The above switch statement indicates that the days of the week can be only one of the above 7 values. Having no default case means that the programmer believes that one of these cases will always be executed.

However, there might be some cases that have not yet been considered where the assumption is actually false.

This assumption should be checked using an assertion to make sure that the default switch case is not reached.

default:
    assert false: dayofWeek + " is invalid day";

If dayOfWeek has a value other than the valid days, an AssertionError is thrown.


2. Documenting assumptions

To document their underlying assumptions, many programmers use comments. Let’s take an example.

if (i % 2 == 0) {
    ...
} else { // We know (i % 2 == 1)
    ...
}

Use assertions instead.

Comments can get out-of-date and out-of-sync as the program grows. However, we will be forced to update the assert statements; otherwise, they might fail for valid conditions too.

if (i % 2 == 0) {
   ...
} else {
    assert i % 2 == 1 : i;
    ...
}

When not to use Assertions

1. Argument checking in public methods

Arguments in public methods may be provided by the user.

So, if an assertion is used to check these arguments, the conditions may fail and result in AssertionError.

Instead of using assertions, let it result in the appropriate runtime exceptions and handle these exceptions.


2. To evaluate expressions that affect the program operation

Do not call methods or evaluate exceptions that can later affect the program operation in assertion conditions.

Let us take an example of a list weekdays which contains the names of all the days in a week.


ArrayList<String> weekdays = new ArrayList<>(Arrays.asList("Sunday", "Monday", "Tuesday", "Wednesday", "Thursday", "Friday", "Saturday" ));

ArrayList<String> weekends= new ArrayList<>(Arrays.asList("Sunday", "Saturday" ));

assert weekdays.removeAll(weekends);

Here, we are trying to remove elements Saturday and Sunday from the ArrayList weekdays.

If the assertion is enabled, the program works fine. However, if assertions are disabled, the elements from the list are not removed. This may result in program failure.

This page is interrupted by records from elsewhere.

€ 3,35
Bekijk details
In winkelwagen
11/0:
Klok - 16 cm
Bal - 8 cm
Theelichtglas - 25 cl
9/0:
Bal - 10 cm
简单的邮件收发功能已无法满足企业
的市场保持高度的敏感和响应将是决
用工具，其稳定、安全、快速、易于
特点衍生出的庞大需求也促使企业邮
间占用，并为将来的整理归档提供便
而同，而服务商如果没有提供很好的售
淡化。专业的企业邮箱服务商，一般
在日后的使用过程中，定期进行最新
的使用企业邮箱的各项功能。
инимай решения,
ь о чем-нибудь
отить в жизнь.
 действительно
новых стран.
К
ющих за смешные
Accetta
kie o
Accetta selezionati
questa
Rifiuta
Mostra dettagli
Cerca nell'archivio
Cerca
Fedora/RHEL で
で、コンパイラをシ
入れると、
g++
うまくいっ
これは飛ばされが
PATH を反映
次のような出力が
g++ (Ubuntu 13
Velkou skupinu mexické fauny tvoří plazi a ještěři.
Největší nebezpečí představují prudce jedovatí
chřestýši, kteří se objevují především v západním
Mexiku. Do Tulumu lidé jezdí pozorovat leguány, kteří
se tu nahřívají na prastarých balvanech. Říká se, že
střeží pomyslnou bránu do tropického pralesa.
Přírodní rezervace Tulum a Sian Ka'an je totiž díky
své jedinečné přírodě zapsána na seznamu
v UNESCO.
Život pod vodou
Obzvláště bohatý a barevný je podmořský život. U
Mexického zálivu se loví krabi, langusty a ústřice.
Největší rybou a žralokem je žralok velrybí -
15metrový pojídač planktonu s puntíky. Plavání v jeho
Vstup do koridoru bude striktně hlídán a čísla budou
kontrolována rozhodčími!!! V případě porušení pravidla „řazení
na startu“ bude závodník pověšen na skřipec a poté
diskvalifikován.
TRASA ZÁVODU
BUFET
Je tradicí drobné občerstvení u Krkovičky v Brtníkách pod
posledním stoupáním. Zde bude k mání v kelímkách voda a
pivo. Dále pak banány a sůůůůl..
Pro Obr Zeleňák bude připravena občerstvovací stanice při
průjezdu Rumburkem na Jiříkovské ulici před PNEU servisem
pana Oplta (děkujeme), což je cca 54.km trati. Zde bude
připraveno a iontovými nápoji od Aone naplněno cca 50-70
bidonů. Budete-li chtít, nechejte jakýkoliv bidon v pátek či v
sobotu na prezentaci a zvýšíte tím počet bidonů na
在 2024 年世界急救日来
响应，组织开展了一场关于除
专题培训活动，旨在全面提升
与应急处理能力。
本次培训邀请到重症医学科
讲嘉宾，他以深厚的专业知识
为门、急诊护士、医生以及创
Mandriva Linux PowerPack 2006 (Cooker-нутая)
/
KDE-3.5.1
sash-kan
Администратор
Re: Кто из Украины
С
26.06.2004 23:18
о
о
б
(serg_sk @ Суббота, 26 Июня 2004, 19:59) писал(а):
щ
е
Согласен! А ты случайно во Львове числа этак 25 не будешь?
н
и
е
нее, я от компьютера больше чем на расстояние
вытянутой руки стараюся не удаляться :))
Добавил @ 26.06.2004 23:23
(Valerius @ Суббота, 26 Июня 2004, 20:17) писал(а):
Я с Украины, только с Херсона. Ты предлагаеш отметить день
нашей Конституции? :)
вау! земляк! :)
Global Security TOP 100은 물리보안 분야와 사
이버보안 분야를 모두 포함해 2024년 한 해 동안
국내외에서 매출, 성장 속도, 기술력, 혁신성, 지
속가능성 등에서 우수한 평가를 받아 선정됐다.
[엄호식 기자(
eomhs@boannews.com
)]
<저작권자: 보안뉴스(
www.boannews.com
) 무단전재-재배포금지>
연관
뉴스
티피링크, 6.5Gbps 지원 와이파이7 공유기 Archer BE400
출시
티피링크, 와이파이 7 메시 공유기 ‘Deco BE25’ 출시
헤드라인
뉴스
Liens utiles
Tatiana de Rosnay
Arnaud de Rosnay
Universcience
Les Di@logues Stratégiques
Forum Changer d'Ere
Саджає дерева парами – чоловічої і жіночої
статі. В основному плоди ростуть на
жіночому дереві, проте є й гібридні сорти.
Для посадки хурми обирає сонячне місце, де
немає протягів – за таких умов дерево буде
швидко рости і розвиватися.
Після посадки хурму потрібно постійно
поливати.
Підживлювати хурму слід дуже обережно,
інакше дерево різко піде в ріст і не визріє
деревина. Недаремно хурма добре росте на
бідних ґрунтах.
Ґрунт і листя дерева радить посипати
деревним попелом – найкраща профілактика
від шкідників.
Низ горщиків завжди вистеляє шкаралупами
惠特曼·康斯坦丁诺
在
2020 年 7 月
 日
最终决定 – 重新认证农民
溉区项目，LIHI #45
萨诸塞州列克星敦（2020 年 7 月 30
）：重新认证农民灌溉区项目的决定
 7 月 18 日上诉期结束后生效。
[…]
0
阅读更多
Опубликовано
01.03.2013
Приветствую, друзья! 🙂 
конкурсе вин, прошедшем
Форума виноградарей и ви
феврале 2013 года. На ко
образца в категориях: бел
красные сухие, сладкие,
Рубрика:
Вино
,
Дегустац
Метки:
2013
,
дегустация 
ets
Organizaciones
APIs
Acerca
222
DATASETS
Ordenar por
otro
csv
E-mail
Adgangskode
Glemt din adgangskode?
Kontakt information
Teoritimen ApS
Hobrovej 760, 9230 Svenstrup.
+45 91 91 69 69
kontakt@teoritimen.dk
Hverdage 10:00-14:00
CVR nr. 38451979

Instead, assign the result to a variable and then use that variable for assertion.

ArrayList<String> weekdays = new ArrayList<>(Arrays.asList("Sunday", "Monday", "Tuesday", "Wednesday", "Thursday", "Friday", "Saturday" ));

ArrayList<String> weekends= new ArrayList<>(Arrays.asList("Sunday", "Saturday" ));

boolean weekendsRemoved = weekdays.removeAll(weekends);
assert weekendsRemoved;

In this way, we can ensure that all the weekends are removed from the weekdays regardless of the assertion being enabled or disabled. As a result, it does not affect the program operation in the future.